▶ TASK OBJECTIVE
Each line of the data must be given back verbatim, with pictures removed.

▶ LISTED ENTRIES
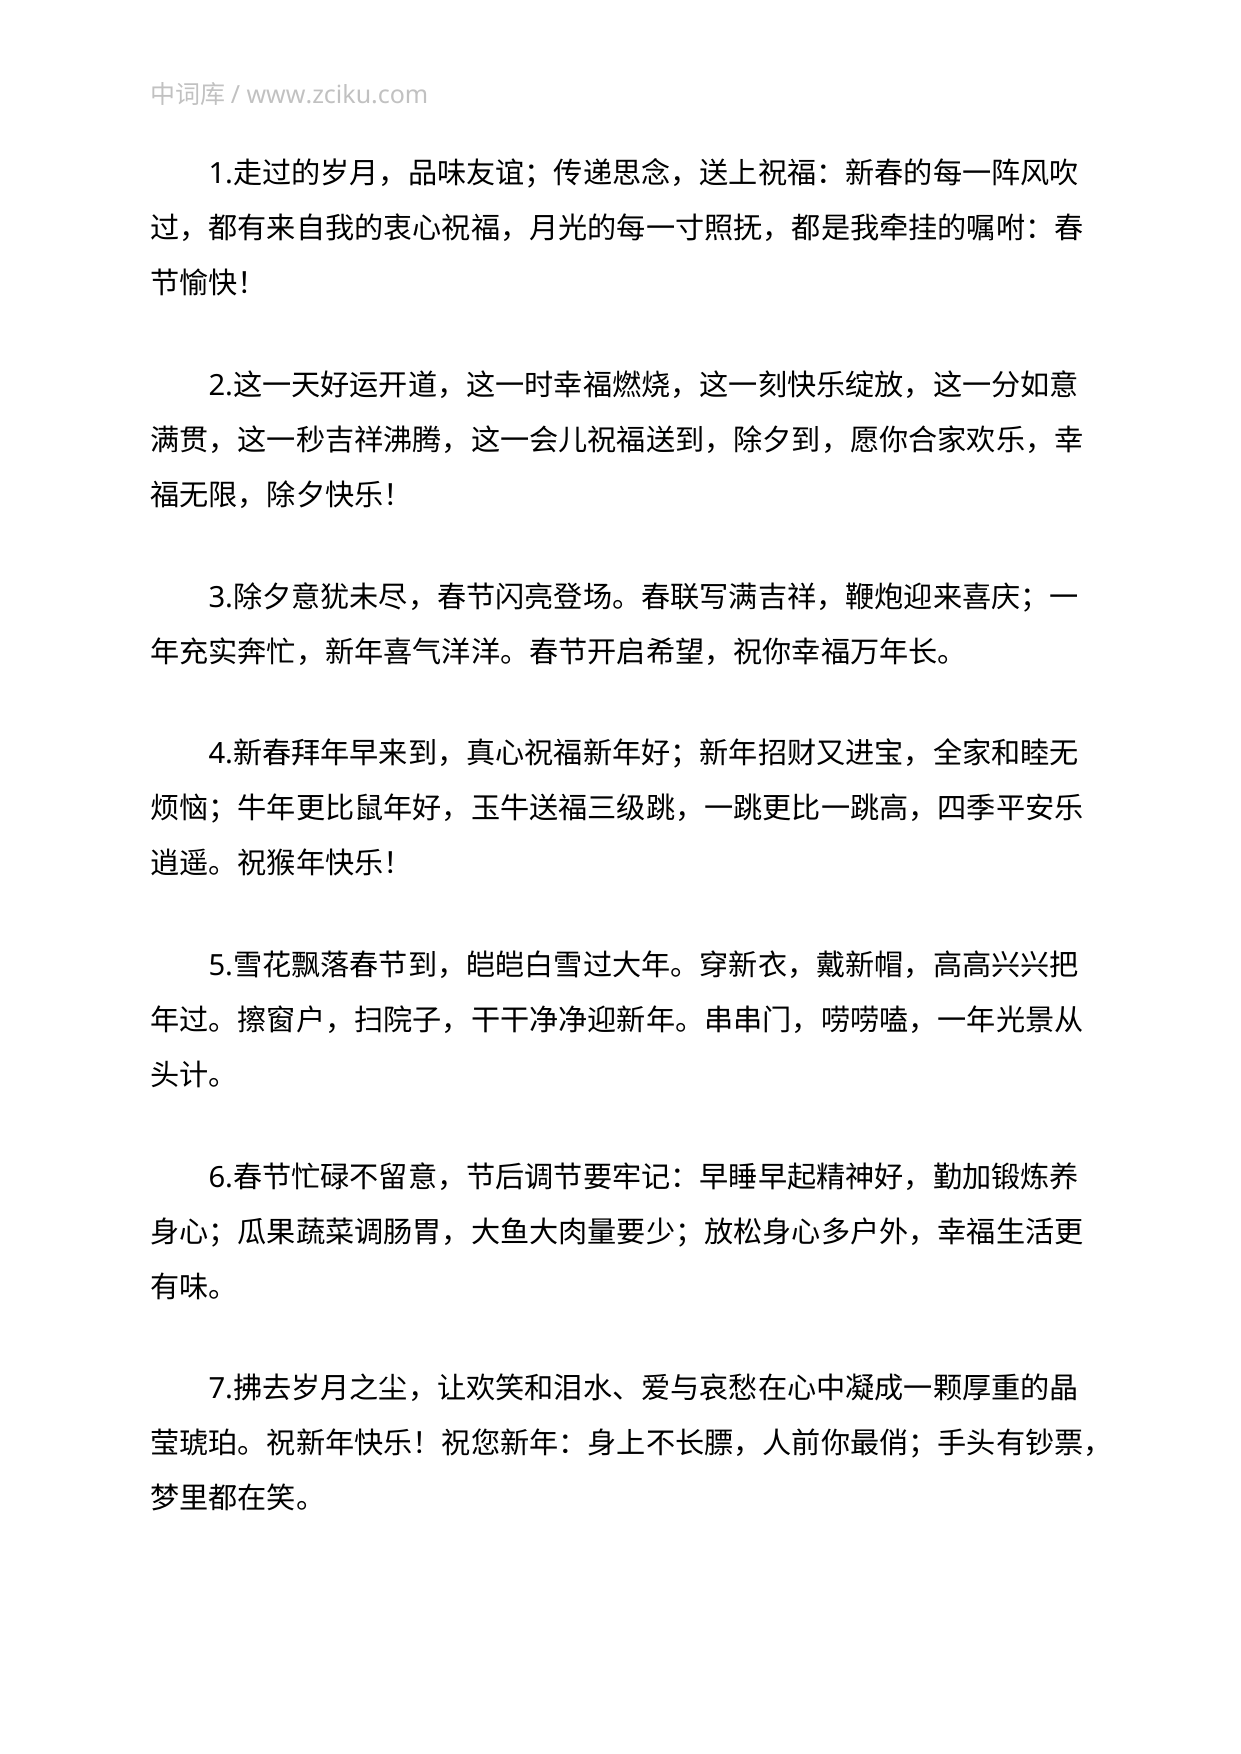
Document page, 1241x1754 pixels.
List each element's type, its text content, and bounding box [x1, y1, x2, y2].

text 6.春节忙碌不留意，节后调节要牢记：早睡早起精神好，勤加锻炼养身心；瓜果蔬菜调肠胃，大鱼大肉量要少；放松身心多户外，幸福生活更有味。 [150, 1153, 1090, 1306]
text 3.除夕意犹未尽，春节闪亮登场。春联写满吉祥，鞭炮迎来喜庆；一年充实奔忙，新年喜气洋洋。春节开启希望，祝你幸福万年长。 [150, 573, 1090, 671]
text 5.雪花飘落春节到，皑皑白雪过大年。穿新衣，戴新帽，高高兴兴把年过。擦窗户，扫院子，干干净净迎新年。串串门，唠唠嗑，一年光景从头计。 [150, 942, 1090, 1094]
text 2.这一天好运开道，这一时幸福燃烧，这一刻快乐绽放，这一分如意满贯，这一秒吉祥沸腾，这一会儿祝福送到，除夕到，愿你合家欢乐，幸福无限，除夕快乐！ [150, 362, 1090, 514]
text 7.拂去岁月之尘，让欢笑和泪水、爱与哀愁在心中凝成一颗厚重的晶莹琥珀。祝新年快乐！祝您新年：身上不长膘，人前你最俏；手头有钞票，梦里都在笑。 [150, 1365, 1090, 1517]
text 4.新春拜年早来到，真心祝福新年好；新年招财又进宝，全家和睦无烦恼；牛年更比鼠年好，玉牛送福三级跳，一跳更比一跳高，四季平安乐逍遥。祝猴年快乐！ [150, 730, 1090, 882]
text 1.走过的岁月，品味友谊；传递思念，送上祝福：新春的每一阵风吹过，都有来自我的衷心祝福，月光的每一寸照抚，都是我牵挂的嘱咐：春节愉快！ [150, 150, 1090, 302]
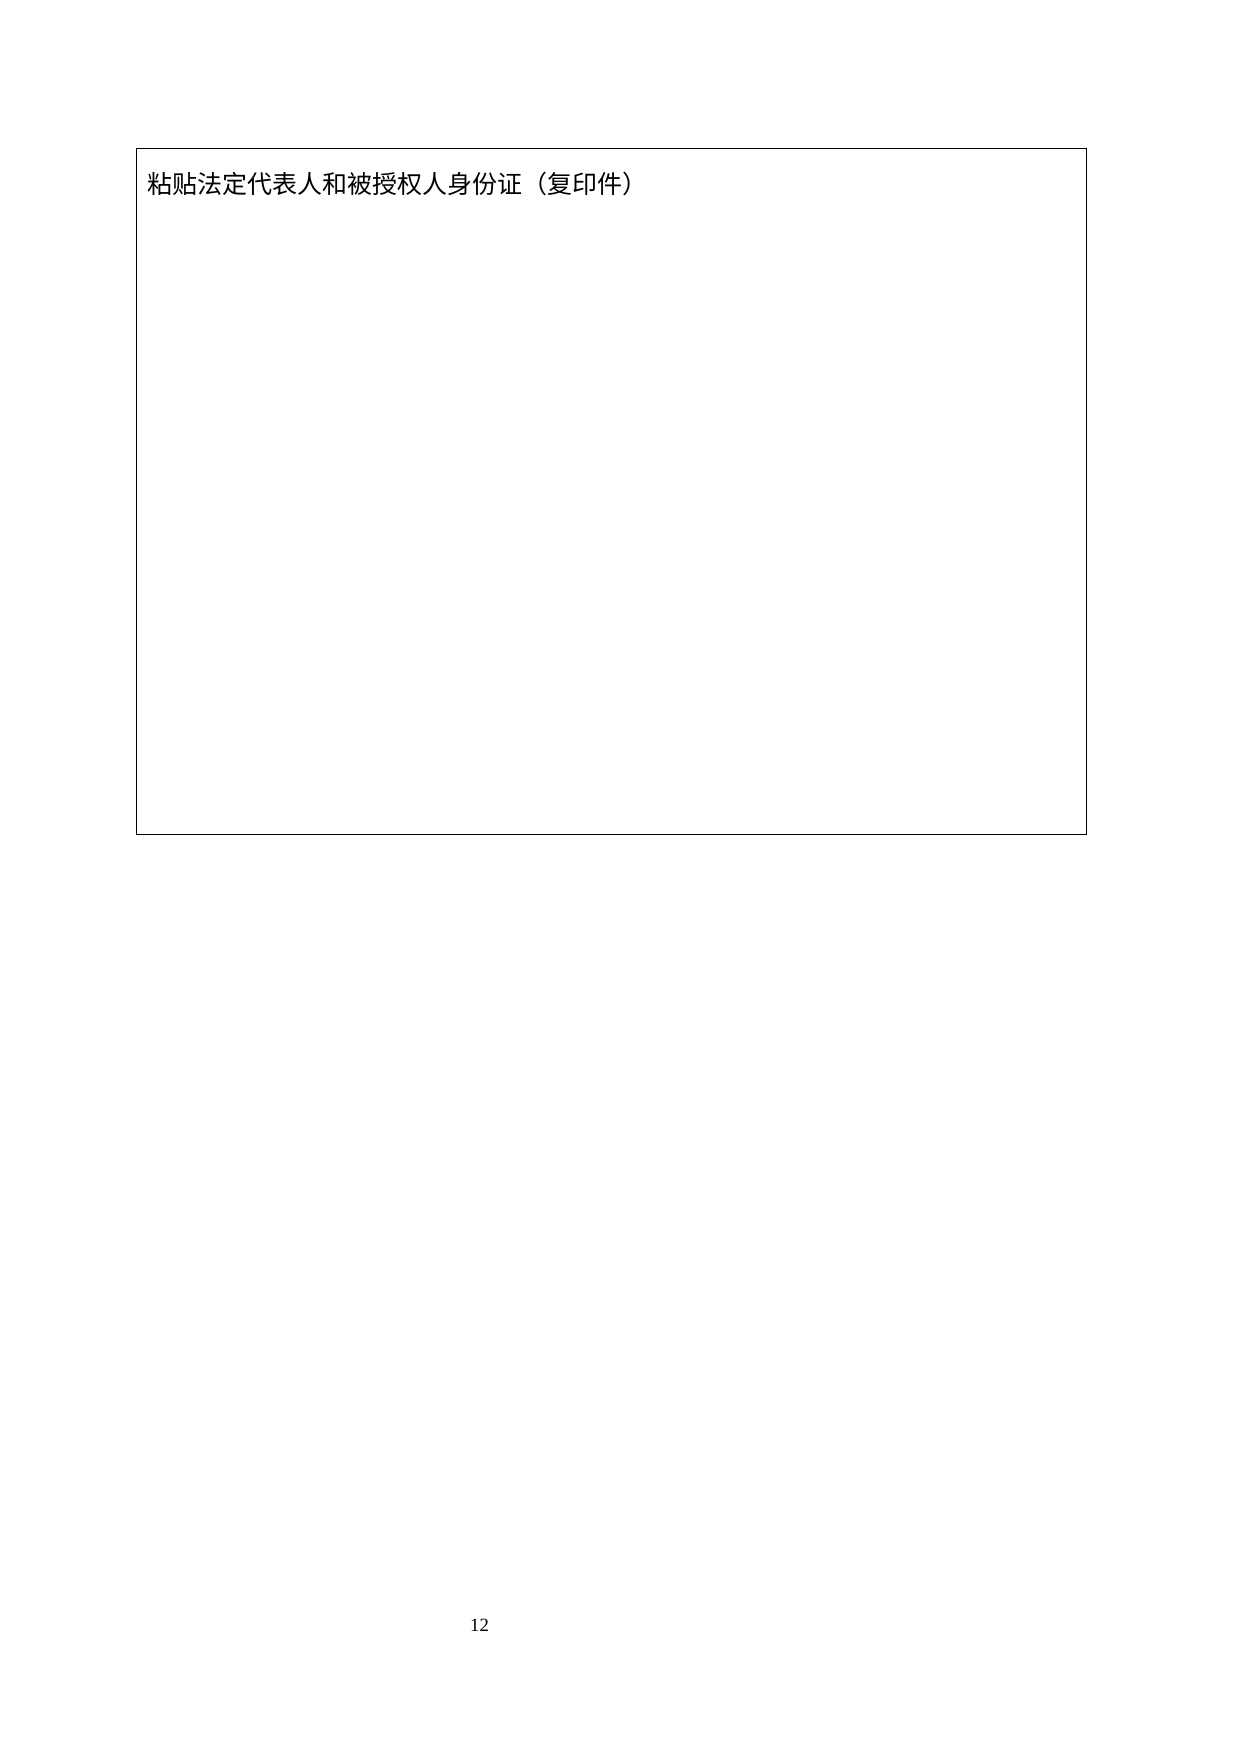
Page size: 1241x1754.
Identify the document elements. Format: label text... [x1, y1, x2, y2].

▶ COMPLETED TASK
Document page, 1241x1754 pixels.
List each element's type, its text content, and bounding box [x1, y1, x2, y2].

text 6.春节忙碌不留意，节后调节要牢记：早睡早起精神好，勤加锻炼养身心；瓜果蔬菜调肠胃，大鱼大肉量要少；放松身心多户外，幸福生活更有味。 [150, 1153, 1090, 1306]
text 3.除夕意犹未尽，春节闪亮登场。春联写满吉祥，鞭炮迎来喜庆；一年充实奔忙，新年喜气洋洋。春节开启希望，祝你幸福万年长。 [150, 573, 1090, 671]
text 5.雪花飘落春节到，皑皑白雪过大年。穿新衣，戴新帽，高高兴兴把年过。擦窗户，扫院子，干干净净迎新年。串串门，唠唠嗑，一年光景从头计。 [150, 942, 1090, 1094]
text 2.这一天好运开道，这一时幸福燃烧，这一刻快乐绽放，这一分如意满贯，这一秒吉祥沸腾，这一会儿祝福送到，除夕到，愿你合家欢乐，幸福无限，除夕快乐！ [150, 362, 1090, 514]
text 7.拂去岁月之尘，让欢笑和泪水、爱与哀愁在心中凝成一颗厚重的晶莹琥珀。祝新年快乐！祝您新年：身上不长膘，人前你最俏；手头有钞票，梦里都在笑。 [150, 1365, 1090, 1517]
text 4.新春拜年早来到，真心祝福新年好；新年招财又进宝，全家和睦无烦恼；牛年更比鼠年好，玉牛送福三级跳，一跳更比一跳高，四季平安乐逍遥。祝猴年快乐！ [150, 730, 1090, 882]
text 1.走过的岁月，品味友谊；传递思念，送上祝福：新春的每一阵风吹过，都有来自我的衷心祝福，月光的每一寸照抚，都是我牵挂的嘱咐：春节愉快！ [150, 150, 1090, 302]
Page size: 1241x1754.
Identify the document elements. Format: label text... [x1, y1, x2, y2].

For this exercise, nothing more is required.